══ MATERIALS PROVIDED ══
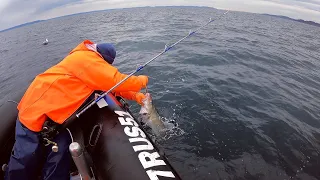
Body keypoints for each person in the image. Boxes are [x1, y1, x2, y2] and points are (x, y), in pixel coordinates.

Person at [5, 40, 148, 180]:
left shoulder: (88, 65)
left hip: (55, 121)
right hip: (34, 114)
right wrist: (141, 81)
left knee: (60, 152)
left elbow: (110, 88)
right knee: (25, 158)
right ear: (101, 59)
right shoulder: (85, 60)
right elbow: (116, 80)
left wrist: (137, 96)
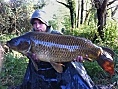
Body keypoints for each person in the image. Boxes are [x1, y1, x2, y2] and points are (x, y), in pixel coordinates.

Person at [10, 9, 99, 89]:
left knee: (74, 65)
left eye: (40, 23)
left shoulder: (56, 35)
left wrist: (79, 59)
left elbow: (72, 50)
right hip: (47, 65)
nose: (37, 26)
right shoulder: (30, 37)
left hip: (62, 63)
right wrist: (35, 60)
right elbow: (34, 61)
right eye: (34, 23)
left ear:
═══
(YOUR INSTRUCTIONS) One number is all the reply should hold: how many lines in these records include the word "elbow".

(THE ANSWER) 4